INSTRUCTION
Could you copy out, word for word, all of the text in the listing below, leaving the pictures out?
*** GIVEN INFORMATION ***
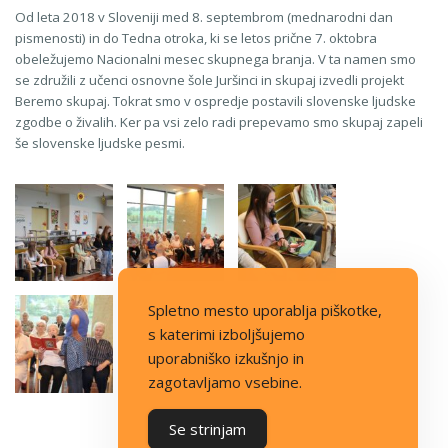
Od leta 2018 v Sloveniji med 8. septembrom (mednarodni dan
pismenosti) in do Tedna otroka, ki se letos prične 7. oktobra
obeležujemo Nacionalni mesec skupnega branja. V ta namen smo
se združili z učenci osnovne šole Juršinci in skupaj izvedli projekt
Beremo skupaj. Tokrat smo v ospredje postavili slovenske ljudske
zgodbe o živalih. Ker pa vsi zelo radi prepevamo smo skupaj zapeli
še slovenske ljudske pesmi.
Spletno mesto uporablja piškotke,
s katerimi izboljšujemo
uporabniško izkušnjo in
zagotavljamo vsebine.
Se strinjam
*** End of GIVEN INFORMATION ***
ANSWER SPACE
Od leta 2018 v Sloveniji med 8. septembrom (mednarodni dan
pismenosti) in do Tedna otroka, ki se letos prične 7. oktobra
obeležujemo Nacionalni mesec skupnega branja. V ta namen smo
se združili z učenci osnovne šole Juršinci in skupaj izvedli projekt
Beremo skupaj. Tokrat smo v ospredje postavili slovenske ljudske
zgodbe o živalih. Ker pa vsi zelo radi prepevamo smo skupaj zapeli
še slovenske ljudske pesmi.
Spletno mesto uporablja piškotke,
s katerimi izboljšujemo
uporabniško izkušnjo in
zagotavljamo vsebine.
Se strinjam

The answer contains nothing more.